<<<<

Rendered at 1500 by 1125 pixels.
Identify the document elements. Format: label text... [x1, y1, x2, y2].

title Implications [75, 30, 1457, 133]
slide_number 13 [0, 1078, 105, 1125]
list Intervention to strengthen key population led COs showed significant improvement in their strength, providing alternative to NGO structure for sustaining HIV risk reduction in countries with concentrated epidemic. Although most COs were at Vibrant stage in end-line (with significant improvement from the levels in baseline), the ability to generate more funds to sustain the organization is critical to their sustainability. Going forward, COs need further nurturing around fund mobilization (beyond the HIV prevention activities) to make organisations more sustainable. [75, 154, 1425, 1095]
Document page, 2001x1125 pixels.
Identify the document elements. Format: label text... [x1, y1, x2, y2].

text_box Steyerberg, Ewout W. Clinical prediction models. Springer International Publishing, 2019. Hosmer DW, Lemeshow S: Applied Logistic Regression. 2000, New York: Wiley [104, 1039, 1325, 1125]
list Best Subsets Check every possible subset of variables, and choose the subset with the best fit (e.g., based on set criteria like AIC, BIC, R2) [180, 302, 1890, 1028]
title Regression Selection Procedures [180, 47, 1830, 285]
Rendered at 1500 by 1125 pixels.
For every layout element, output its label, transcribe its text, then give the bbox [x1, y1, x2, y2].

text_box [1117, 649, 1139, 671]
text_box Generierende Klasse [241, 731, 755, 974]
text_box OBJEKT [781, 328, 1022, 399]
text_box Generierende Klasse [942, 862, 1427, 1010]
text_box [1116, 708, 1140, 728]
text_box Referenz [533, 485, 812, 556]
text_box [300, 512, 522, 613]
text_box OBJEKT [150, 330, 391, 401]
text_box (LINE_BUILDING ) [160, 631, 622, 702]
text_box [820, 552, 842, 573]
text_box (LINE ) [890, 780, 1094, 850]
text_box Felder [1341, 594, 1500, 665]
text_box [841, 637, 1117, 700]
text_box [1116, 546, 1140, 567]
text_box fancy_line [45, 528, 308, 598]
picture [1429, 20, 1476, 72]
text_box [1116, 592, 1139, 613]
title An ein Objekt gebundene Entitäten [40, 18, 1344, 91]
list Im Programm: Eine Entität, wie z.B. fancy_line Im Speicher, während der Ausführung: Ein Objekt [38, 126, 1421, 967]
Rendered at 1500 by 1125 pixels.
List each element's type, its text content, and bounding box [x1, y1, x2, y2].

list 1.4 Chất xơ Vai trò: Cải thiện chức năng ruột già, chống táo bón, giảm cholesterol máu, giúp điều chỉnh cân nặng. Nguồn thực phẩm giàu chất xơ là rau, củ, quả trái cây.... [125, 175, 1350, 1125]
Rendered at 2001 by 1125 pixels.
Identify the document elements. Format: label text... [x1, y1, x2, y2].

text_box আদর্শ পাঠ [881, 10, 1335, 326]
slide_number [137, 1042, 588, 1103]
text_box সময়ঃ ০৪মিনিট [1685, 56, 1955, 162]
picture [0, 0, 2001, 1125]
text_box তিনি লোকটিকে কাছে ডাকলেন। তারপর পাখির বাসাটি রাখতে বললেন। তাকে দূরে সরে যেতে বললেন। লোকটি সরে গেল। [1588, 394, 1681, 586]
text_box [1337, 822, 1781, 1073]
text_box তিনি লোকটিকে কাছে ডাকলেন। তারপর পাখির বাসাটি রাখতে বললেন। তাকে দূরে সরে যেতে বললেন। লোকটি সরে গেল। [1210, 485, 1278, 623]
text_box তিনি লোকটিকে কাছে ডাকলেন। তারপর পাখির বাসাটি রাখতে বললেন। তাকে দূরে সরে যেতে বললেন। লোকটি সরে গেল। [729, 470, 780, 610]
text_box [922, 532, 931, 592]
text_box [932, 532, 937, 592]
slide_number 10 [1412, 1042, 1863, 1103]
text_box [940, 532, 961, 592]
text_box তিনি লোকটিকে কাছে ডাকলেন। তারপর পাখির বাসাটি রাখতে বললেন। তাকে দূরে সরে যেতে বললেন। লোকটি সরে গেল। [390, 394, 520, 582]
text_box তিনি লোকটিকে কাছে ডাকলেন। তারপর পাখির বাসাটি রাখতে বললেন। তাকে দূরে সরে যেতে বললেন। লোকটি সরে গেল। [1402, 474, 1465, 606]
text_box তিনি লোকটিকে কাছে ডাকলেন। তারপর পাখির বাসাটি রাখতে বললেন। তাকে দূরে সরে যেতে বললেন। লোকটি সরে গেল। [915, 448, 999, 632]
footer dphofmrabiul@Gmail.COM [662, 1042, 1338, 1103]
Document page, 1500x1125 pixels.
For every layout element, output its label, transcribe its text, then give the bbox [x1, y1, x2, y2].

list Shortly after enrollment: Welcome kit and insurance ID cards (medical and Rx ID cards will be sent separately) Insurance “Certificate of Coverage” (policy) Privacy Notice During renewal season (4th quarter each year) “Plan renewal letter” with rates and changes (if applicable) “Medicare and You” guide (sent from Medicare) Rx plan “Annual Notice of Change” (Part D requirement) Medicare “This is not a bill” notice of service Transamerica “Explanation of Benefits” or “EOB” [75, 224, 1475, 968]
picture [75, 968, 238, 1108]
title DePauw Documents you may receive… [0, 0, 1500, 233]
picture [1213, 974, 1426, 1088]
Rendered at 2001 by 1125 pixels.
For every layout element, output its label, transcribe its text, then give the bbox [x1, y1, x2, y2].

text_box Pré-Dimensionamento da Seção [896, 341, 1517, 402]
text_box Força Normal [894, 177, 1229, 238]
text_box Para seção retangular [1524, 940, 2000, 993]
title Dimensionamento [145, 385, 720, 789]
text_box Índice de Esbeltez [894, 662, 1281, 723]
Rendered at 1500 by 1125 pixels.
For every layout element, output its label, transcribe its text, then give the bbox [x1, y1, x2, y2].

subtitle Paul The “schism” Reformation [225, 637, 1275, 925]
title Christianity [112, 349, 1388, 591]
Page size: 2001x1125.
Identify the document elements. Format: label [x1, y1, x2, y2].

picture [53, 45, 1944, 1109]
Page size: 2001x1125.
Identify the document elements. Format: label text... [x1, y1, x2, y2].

>>>>

▶ [Problem description]
Return the whole listing, word for word.

▶ [Solution to the exercise]
Rendered at 1500 by 1125 pixels.
Identify the document elements. Format: label text... [x1, y1, x2, y2].

title Implications [75, 30, 1457, 133]
slide_number 13 [0, 1078, 105, 1125]
list Intervention to strengthen key population led COs showed significant improvement in their strength, providing alternative to NGO structure for sustaining HIV risk reduction in countries with concentrated epidemic. Although most COs were at Vibrant stage in end-line (with significant improvement from the levels in baseline), the ability to generate more funds to sustain the organization is critical to their sustainability. Going forward, COs need further nurturing around fund mobilization (beyond the HIV prevention activities) to make organisations more sustainable. [75, 154, 1425, 1095]
Document page, 2001x1125 pixels.
Identify the document elements. Format: label text... [x1, y1, x2, y2].

text_box Steyerberg, Ewout W. Clinical prediction models. Springer International Publishing, 2019. Hosmer DW, Lemeshow S: Applied Logistic Regression. 2000, New York: Wiley [104, 1039, 1325, 1125]
list Best Subsets Check every possible subset of variables, and choose the subset with the best fit (e.g., based on set criteria like AIC, BIC, R2) [180, 302, 1890, 1028]
title Regression Selection Procedures [180, 47, 1830, 285]
Rendered at 1500 by 1125 pixels.
For every layout element, output its label, transcribe its text, then give the bbox [x1, y1, x2, y2].

text_box [1117, 649, 1139, 671]
text_box Generierende Klasse [241, 731, 755, 974]
text_box OBJEKT [781, 328, 1022, 399]
text_box Generierende Klasse [942, 862, 1427, 1010]
text_box [1116, 708, 1140, 728]
text_box Referenz [533, 485, 812, 556]
text_box [300, 512, 522, 613]
text_box OBJEKT [150, 330, 391, 401]
text_box (LINE_BUILDING ) [160, 631, 622, 702]
text_box [820, 552, 842, 573]
text_box (LINE ) [890, 780, 1094, 850]
text_box Felder [1341, 594, 1500, 665]
text_box [841, 637, 1117, 700]
text_box [1116, 546, 1140, 567]
text_box fancy_line [45, 528, 308, 598]
picture [1429, 20, 1476, 72]
text_box [1116, 592, 1139, 613]
title An ein Objekt gebundene Entitäten [40, 18, 1344, 91]
list Im Programm: Eine Entität, wie z.B. fancy_line Im Speicher, während der Ausführung: Ein Objekt [38, 126, 1421, 967]
Rendered at 1500 by 1125 pixels.
List each element's type, its text content, and bounding box [x1, y1, x2, y2].

list 1.4 Chất xơ Vai trò: Cải thiện chức năng ruột già, chống táo bón, giảm cholesterol máu, giúp điều chỉnh cân nặng. Nguồn thực phẩm giàu chất xơ là rau, củ, quả trái cây.... [125, 175, 1350, 1125]
Rendered at 2001 by 1125 pixels.
Identify the document elements. Format: label text... [x1, y1, x2, y2].

text_box আদর্শ পাঠ [881, 10, 1335, 326]
slide_number [137, 1042, 588, 1103]
text_box সময়ঃ ০৪মিনিট [1685, 56, 1955, 162]
picture [0, 0, 2001, 1125]
text_box তিনি লোকটিকে কাছে ডাকলেন। তারপর পাখির বাসাটি রাখতে বললেন। তাকে দূরে সরে যেতে বললেন। লোকটি সরে গেল। [1588, 394, 1681, 586]
text_box [1337, 822, 1781, 1073]
text_box তিনি লোকটিকে কাছে ডাকলেন। তারপর পাখির বাসাটি রাখতে বললেন। তাকে দূরে সরে যেতে বললেন। লোকটি সরে গেল। [1210, 485, 1278, 623]
text_box তিনি লোকটিকে কাছে ডাকলেন। তারপর পাখির বাসাটি রাখতে বললেন। তাকে দূরে সরে যেতে বললেন। লোকটি সরে গেল। [729, 470, 780, 610]
text_box [922, 532, 931, 592]
text_box [932, 532, 937, 592]
slide_number 10 [1412, 1042, 1863, 1103]
text_box [940, 532, 961, 592]
text_box তিনি লোকটিকে কাছে ডাকলেন। তারপর পাখির বাসাটি রাখতে বললেন। তাকে দূরে সরে যেতে বললেন। লোকটি সরে গেল। [390, 394, 520, 582]
text_box তিনি লোকটিকে কাছে ডাকলেন। তারপর পাখির বাসাটি রাখতে বললেন। তাকে দূরে সরে যেতে বললেন। লোকটি সরে গেল। [1402, 474, 1465, 606]
text_box তিনি লোকটিকে কাছে ডাকলেন। তারপর পাখির বাসাটি রাখতে বললেন। তাকে দূরে সরে যেতে বললেন। লোকটি সরে গেল। [915, 448, 999, 632]
footer dphofmrabiul@Gmail.COM [662, 1042, 1338, 1103]
Document page, 1500x1125 pixels.
For every layout element, output its label, transcribe its text, then give the bbox [x1, y1, x2, y2].

list Shortly after enrollment: Welcome kit and insurance ID cards (medical and Rx ID cards will be sent separately) Insurance “Certificate of Coverage” (policy) Privacy Notice During renewal season (4th quarter each year) “Plan renewal letter” with rates and changes (if applicable) “Medicare and You” guide (sent from Medicare) Rx plan “Annual Notice of Change” (Part D requirement) Medicare “This is not a bill” notice of service Transamerica “Explanation of Benefits” or “EOB” [75, 224, 1475, 968]
picture [75, 968, 238, 1108]
title DePauw Documents you may receive… [0, 0, 1500, 233]
picture [1213, 974, 1426, 1088]
Rendered at 2001 by 1125 pixels.
For every layout element, output its label, transcribe its text, then give the bbox [x1, y1, x2, y2].

text_box Pré-Dimensionamento da Seção [896, 341, 1517, 402]
text_box Força Normal [894, 177, 1229, 238]
text_box Para seção retangular [1524, 940, 2000, 993]
title Dimensionamento [145, 385, 720, 789]
text_box Índice de Esbeltez [894, 662, 1281, 723]
Rendered at 1500 by 1125 pixels.
For every layout element, output its label, transcribe its text, then give the bbox [x1, y1, x2, y2].

subtitle Paul The “schism” Reformation [225, 637, 1275, 925]
title Christianity [112, 349, 1388, 591]
Page size: 2001x1125.
Identify the document elements. Format: label [x1, y1, x2, y2].

picture [53, 45, 1944, 1109]
Page size: 2001x1125.
Identify the document elements. Format: label text... [x1, y1, x2, y2].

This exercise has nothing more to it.